───── Brano del testo ─────

Alfonso Gianni*,   26 aprile 2011, 17:40

Chi ha paura di John Maynard Keynes?

Politica     

Il Ministro Tremonti, in una conversazione con Massimo Giannini riportata ieri da Repubblica, annuncia una nuova modifica costituzionale, quella all'articolo 81, in modo tale da introdurre nella Carta il vincolo della disciplina di bilancio


La propensione del governo Berlusconi a mettere mano alla Costituzione formale per farla assomigliare il più possibile a una poco edificante costituzione materiale è nota da tempo. Anche se finora si è trattato più di velleità che di capacità di realizzazione, i progetti annunciati in questo senso sono diversi. Alcuni hanno padri famosi, altri carneadi di turno. Si spazia dalla riforma dell'articolo 1 che vorrebbe ipocritamente ridare centralità al parlamento, in realtà mortificato dall'esecutivo e dalla pessima legge elettorale in vigore, alla più volte annunciata, ma non ancora presentata, riscrittura dell'articolo 41 che dovrebbe sollevare l'impresa da ogni tipo di responsabilità sociale. Da ultimo si vocifera persino di una modifica tale da incidere sul diritto di sciopero, in modo, per intenderci, da costituzionalizzare quanto contenuto nei recenti "accordi" Fiat, ossia che lo sciopero non può mettere in discussione gli obiettivi produttivi dell'impresa (il che equivale ad abolirlo).

Non soddisfatto di ciò il Ministro Tremonti, in una conversazione con Massimo Giannini riportata ieri da Repubblica, annuncia una nuova modifica costituzionale, quella all'articolo 81, in modo tale da introdurre nella Carta il vincolo della disciplina di bilancio.
A onor del vero non è una novità. Il proposito era scritto a chiare lettere nella perentoria premessa al lungo Documento di Economia e Finanza, deliberato dal Consiglio dei ministri il 13 aprile scorso ma fino ad oggi passato quasi inosservato. Nel documento si fa ovviamente esplicito e insistito riferimento al nuovo Patto per l'Euro approvato dal Consiglio europeo del 24/25 marzo, che "è molto di più di quello che sembra. E' in sostanza un ‘Trattato nel Trattato', destinato a modificare radicalmente la struttura costituzionale europea".

───── Estratti dei dati ─────

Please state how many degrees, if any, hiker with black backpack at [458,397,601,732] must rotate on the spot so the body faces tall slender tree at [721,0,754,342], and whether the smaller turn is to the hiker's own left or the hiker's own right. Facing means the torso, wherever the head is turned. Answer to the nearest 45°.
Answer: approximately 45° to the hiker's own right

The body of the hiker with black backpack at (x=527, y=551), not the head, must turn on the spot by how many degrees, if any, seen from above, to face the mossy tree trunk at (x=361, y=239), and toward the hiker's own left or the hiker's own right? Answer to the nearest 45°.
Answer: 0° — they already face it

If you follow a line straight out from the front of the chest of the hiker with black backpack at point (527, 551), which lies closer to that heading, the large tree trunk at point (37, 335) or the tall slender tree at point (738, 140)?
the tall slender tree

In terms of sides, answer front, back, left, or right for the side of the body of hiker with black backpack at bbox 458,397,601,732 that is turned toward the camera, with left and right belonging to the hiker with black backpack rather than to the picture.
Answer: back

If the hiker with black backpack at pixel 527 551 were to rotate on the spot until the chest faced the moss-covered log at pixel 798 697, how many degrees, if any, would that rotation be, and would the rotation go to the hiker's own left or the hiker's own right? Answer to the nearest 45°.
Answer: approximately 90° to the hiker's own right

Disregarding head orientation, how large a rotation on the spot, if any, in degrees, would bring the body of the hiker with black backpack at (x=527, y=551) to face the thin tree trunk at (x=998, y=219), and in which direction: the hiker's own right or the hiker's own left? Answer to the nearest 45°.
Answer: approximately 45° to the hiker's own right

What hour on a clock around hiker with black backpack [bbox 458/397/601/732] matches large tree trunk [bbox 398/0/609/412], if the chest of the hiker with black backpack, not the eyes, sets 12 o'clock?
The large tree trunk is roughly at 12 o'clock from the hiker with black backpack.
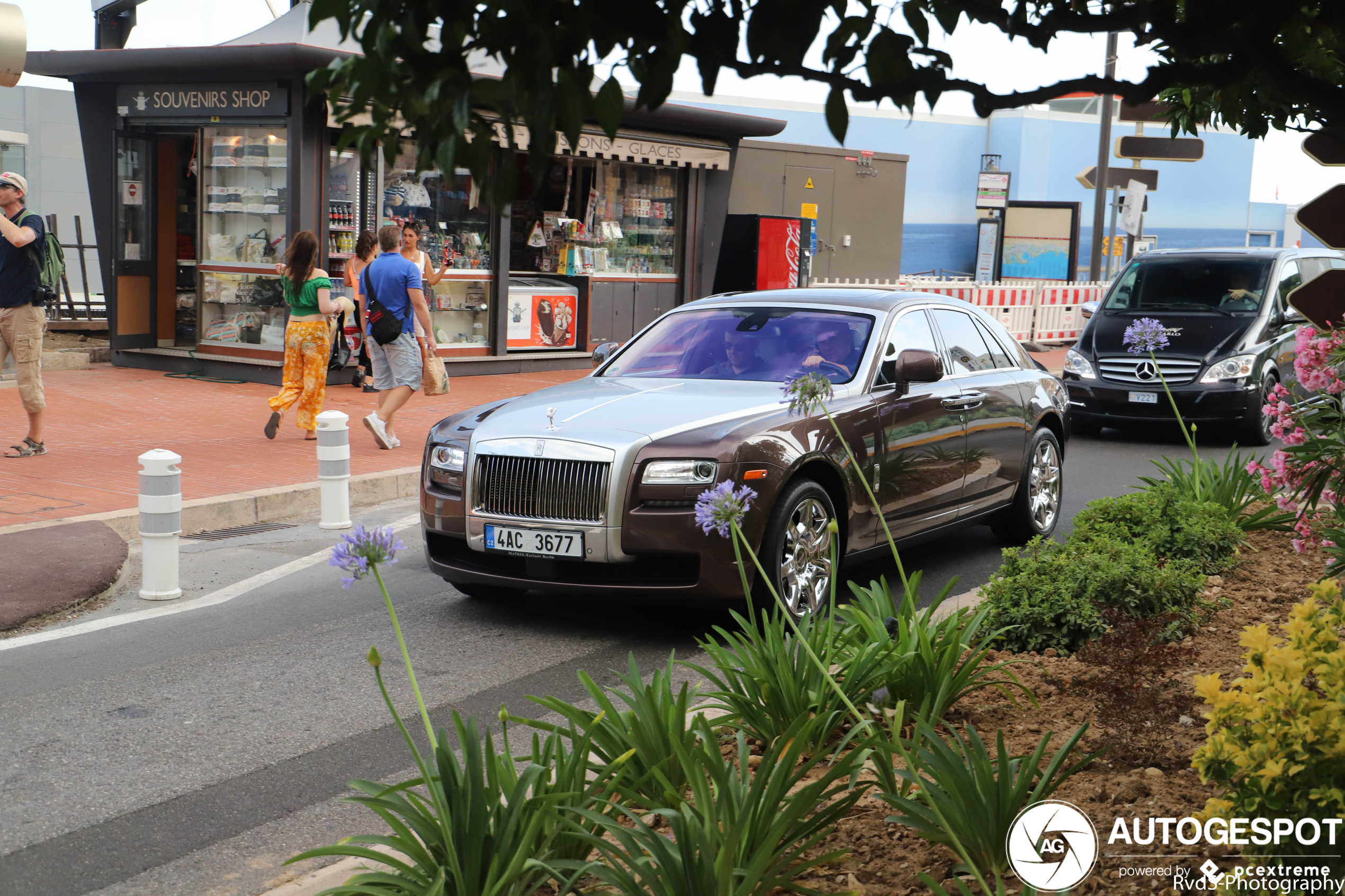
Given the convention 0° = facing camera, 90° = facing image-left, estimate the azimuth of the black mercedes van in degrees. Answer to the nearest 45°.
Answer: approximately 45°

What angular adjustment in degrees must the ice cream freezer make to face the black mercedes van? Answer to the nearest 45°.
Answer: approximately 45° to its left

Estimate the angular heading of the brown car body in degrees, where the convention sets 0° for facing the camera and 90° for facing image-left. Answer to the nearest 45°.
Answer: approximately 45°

─────

* Esercizio 1:
Elenca tutte le persone nominate nel brano, compresa quella indicata in apertura.
* Esercizio 2:
Ricopia dal brano tutto ciò che va da "Non soddisfatto di" giù fino a "disciplina di bilancio.".
* Esercizio 3:
Rispondi in breve a queste domande sul brano:
(a) Quale articolo della Costituzione riguarda la modifica annunciata da Tremonti?
(b) In che data il Consiglio dei ministri ha deliberato il Documento di Economia e Finanza?
(c) Quale organo ha approvato il nuovo Patto per l'Euro, e in quali giorni?

* Risposta attesa 1:
Alfonso Gianni
John Maynard Keynes
Tremonti
Massimo Giannini
Berlusconi

* Risposta attesa 2:
Non soddisfatto di ciò il Ministro Tremonti, in una conversazione con Massimo Giannini riportata ieri da Repubblica, annuncia una nuova modifica costituzionale, quella all'articolo 81, in modo tale da introdurre nella Carta il vincolo della disciplina di bilancio.

* Risposta attesa 3:
(a) L'articolo 81.
(b) Il 13 aprile.
(c) Il Consiglio europeo, il 24/25 marzo.